Степан пытается прикурить, но спичка никак не может встретиться с папиросой – трясется рука. Лидка помогает прикурить.
– Спасибо, Лидуся, ты человек, – поблагодарил Степан.
– Ты меня не хвали, – несмотря на хорошее слово, Лидка легонько дернула старика за ухо. – Не хвали, хитрец. Эх, Степан, Степан! А ешь как? Попадаешь ли ложкой в рот?
– Не-а. Пока не выпью – не попадаю, – все равно как ожидая сочувствия, искренне признается тот.
– Ты, Степан, не обижайся на нас, – это уже Маруся. – Добра тебе желаем. Спасти тебя хотим. А то вчера опять отметился…
– Неужели? – остолбенел Степан.
– Вот, он и не помнит, Лид, ты смотри, а! Председателя же ты вчера едва не побил… За грудки схватил: ты почему это Ивана не помянул? И не стыдно?
– Что же будет, а? – глубоко вздохнул Степан.
– Не знаем мы. Но поскольку ты один у нас сосед, то мы и должны думать про тебя.
– Не оставим в беде, как того хочешь, – поддержала Марусю Лидка.
– Думайте. Жду. Ну, а стул зачем? Электричество сюда не подтянули случаем? – старик пошарил глазами вокруг стула, на котором сидел: он иногда и пошутить любил.
– Мы хотим для тебя песню спеть, – почти в самое ухо сказала Степану Маруся. – Повеселить тебя хотим.
– Посиди, как в клубе на концерте, – голос Лидки звенел над вторым ухом.
– Бабы! Отпустите! Не нужен мне ваш концерт, Зыкины! Последний раз. А?
– Лидка, затягивай!
И Лидка затянула: «А ў суботу Янка ехаў ля ракі… пад вярбой Алёна мыла ручнікі…»
А потом старухи затянули вместе: «Пакажы, Алёна, хлопцу земляку, дзе тут пераехаць на кані раку…»
Степан решил перепеть-перекричать Марусю с Лидкой и затянул, на сколько хватило духа, свою единственную и любимую песню: «Ты ж моя, ты ж моя пере-пелочка… Ты ж моя, ты ж моя-я-я-я-я!.»
Женщины сдались, но не до конца, концерт на этом не заканчивался, и Маруся предлагала своему единственному слушателю:
– Может, тебе сказку рассказать?
– Бабы, последний раз! – Степан скрестил руки на груди, в его глазах была мольба о помиловании. – Сегодня – и все, точка! Я сам себе слово дал. Я же умру… Умру я! Вам не жалко меня? А, бабы? Не жалко?
– Не дадим тебе умереть. Лидка, начинай танец!
– Бабы-ы-ы! – Степан встал со стула, топнул ногой, и его было далеко слышно. – Бабы-ы-ы!..
– Один ты у нас остался мужчина, сберечь тебя хотим, – Маруся посадила Степана опять на стул, погладила по голове, чмокнула в щеку. – Единственный… любимый наш.

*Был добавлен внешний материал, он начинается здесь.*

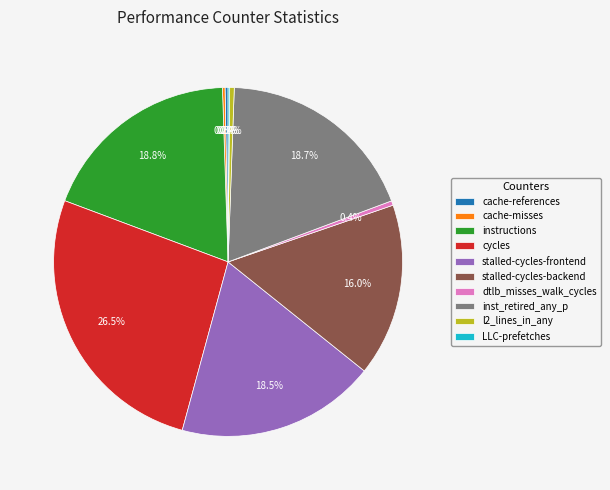

Which category has the biggest portion of the pie?

cycles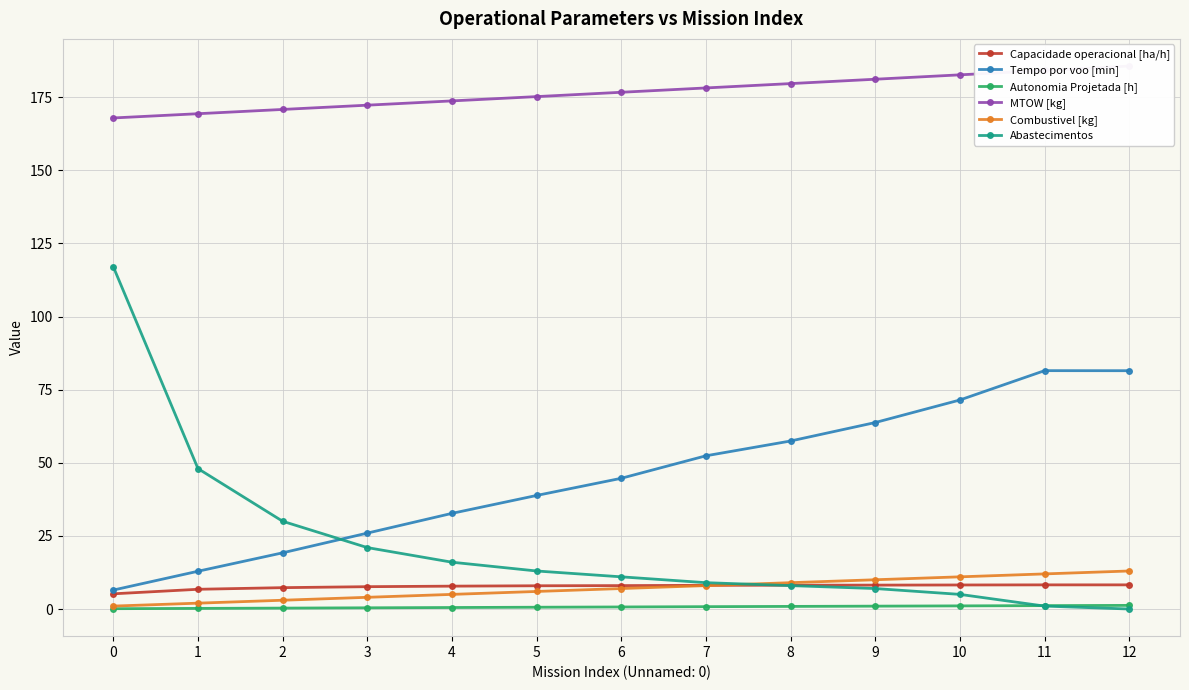

What is the spread (max minus min) of values at 8?

178.7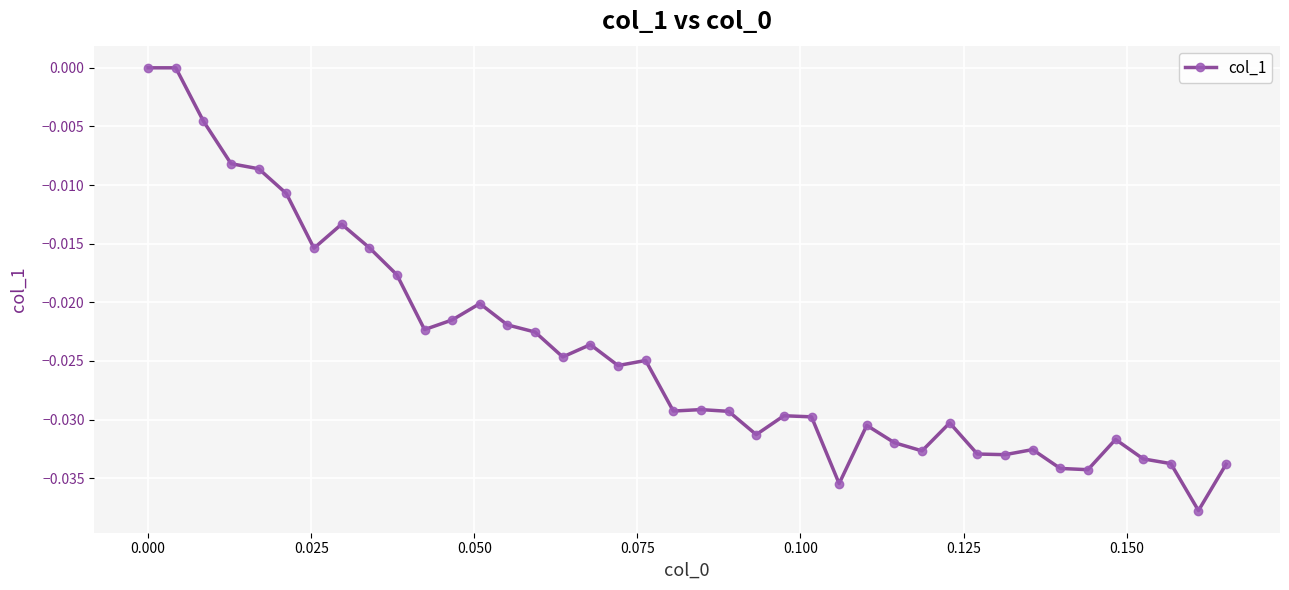

What is the sum of all values?

-1.0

Лидка также гладит Степана по голове:
– Милый… любимый… дорогой…
Маруся продолжает:
– Красивый… золотой… Ягодка наша болотная…
Наконец Степан дернулся на стуле, вскочил, замахал руками, словно отгонял пчел:
– Вон! Вон! Кыш от меня! Да что же это с вами, старые кошелки, делается? Вы нормальные или одурели?
Не обращая на Степана внимания, Маруся приказала:
– Гармонь, Лидка!
– Меха мыши сгрызли!
Тогда Маруся взглянула на Степана:
– А где твоя балалайка?
– Струны нет! – Степан совсем, кажется, вскипел.
– А мы и так спляшем, – Маруся тянет Степана танцевать, тот упрямится, отбивается, как только может.